▶ [Task inputs]:
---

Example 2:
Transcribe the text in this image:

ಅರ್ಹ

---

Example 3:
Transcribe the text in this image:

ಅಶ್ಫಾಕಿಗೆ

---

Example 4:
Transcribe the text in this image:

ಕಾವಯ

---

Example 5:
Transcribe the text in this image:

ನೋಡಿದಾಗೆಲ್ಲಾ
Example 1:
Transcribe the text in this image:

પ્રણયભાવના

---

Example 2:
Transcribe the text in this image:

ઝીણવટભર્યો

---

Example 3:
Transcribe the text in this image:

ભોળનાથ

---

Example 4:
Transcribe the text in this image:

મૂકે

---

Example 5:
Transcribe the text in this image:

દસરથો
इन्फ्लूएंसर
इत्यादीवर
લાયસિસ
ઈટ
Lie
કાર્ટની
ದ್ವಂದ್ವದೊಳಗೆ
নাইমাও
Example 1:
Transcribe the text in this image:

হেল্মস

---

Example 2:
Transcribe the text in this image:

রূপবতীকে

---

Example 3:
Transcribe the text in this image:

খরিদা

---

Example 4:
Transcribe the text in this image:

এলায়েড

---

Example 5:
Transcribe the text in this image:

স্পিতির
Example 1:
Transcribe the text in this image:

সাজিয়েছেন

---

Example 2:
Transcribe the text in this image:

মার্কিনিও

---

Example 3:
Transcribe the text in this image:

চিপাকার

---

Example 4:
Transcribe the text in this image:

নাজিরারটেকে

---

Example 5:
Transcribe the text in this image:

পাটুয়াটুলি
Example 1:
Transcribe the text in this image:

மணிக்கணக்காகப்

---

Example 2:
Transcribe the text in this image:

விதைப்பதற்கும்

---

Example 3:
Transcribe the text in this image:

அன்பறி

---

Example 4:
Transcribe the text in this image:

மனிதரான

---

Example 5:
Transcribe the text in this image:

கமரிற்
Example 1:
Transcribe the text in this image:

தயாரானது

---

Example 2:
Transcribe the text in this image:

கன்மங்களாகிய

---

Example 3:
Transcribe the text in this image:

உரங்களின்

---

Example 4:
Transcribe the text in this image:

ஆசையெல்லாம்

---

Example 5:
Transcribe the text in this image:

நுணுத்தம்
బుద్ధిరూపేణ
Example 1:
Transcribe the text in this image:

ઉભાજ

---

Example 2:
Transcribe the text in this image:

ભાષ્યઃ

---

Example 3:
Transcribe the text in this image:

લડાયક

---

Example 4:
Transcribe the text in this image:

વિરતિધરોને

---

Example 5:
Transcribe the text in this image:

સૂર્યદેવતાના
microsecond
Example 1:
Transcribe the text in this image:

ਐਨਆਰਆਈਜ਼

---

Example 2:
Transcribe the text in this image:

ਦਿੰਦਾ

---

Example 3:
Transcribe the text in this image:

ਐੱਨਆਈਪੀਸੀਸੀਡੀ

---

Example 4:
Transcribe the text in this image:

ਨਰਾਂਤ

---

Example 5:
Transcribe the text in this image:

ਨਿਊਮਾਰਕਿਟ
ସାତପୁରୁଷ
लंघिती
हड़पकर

▶ [Exercise goal]: Give all the lines above again, exactly.

▶ [Solved exercise]:
---

Example 2:
Transcribe the text in this image:

ಅರ್ಹ

---

Example 3:
Transcribe the text in this image:

ಅಶ್ಫಾಕಿಗೆ

---

Example 4:
Transcribe the text in this image:

ಕಾವಯ

---

Example 5:
Transcribe the text in this image:

ನೋಡಿದಾಗೆಲ್ಲಾ
Example 1:
Transcribe the text in this image:

પ્રણયભાવના

---

Example 2:
Transcribe the text in this image:

ઝીણવટભર્યો

---

Example 3:
Transcribe the text in this image:

ભોળનાથ

---

Example 4:
Transcribe the text in this image:

મૂકે

---

Example 5:
Transcribe the text in this image:

દસરથો
इन्फ्लूएंसर
इत्यादीवर
લાયસિસ
ઈટ
Lie
કાર્ટની
ದ್ವಂದ್ವದೊಳಗೆ
নাইমাও
Example 1:
Transcribe the text in this image:

হেল্মস

---

Example 2:
Transcribe the text in this image:

রূপবতীকে

---

Example 3:
Transcribe the text in this image:

খরিদা

---

Example 4:
Transcribe the text in this image:

এলায়েড

---

Example 5:
Transcribe the text in this image:

স্পিতির
Example 1:
Transcribe the text in this image:

সাজিয়েছেন

---

Example 2:
Transcribe the text in this image:

মার্কিনিও

---

Example 3:
Transcribe the text in this image:

চিপাকার

---

Example 4:
Transcribe the text in this image:

নাজিরারটেকে

---

Example 5:
Transcribe the text in this image:

পাটুয়াটুলি
Example 1:
Transcribe the text in this image:

மணிக்கணக்காகப்

---

Example 2:
Transcribe the text in this image:

விதைப்பதற்கும்

---

Example 3:
Transcribe the text in this image:

அன்பறி

---

Example 4:
Transcribe the text in this image:

மனிதரான

---

Example 5:
Transcribe the text in this image:

கமரிற்
Example 1:
Transcribe the text in this image:

தயாரானது

---

Example 2:
Transcribe the text in this image:

கன்மங்களாகிய

---

Example 3:
Transcribe the text in this image:

உரங்களின்

---

Example 4:
Transcribe the text in this image:

ஆசையெல்லாம்

---

Example 5:
Transcribe the text in this image:

நுணுத்தம்
బుద్ధిరూపేణ
Example 1:
Transcribe the text in this image:

ઉભાજ

---

Example 2:
Transcribe the text in this image:

ભાષ્યઃ

---

Example 3:
Transcribe the text in this image:

લડાયક

---

Example 4:
Transcribe the text in this image:

વિરતિધરોને

---

Example 5:
Transcribe the text in this image:

સૂર્યદેવતાના
microsecond
Example 1:
Transcribe the text in this image:

ਐਨਆਰਆਈਜ਼

---

Example 2:
Transcribe the text in this image:

ਦਿੰਦਾ

---

Example 3:
Transcribe the text in this image:

ਐੱਨਆਈਪੀਸੀਸੀਡੀ

---

Example 4:
Transcribe the text in this image:

ਨਰਾਂਤ

---

Example 5:
Transcribe the text in this image:

ਨਿਊਮਾਰਕਿਟ
ସାତପୁରୁଷ
लंघिती
हड़पकर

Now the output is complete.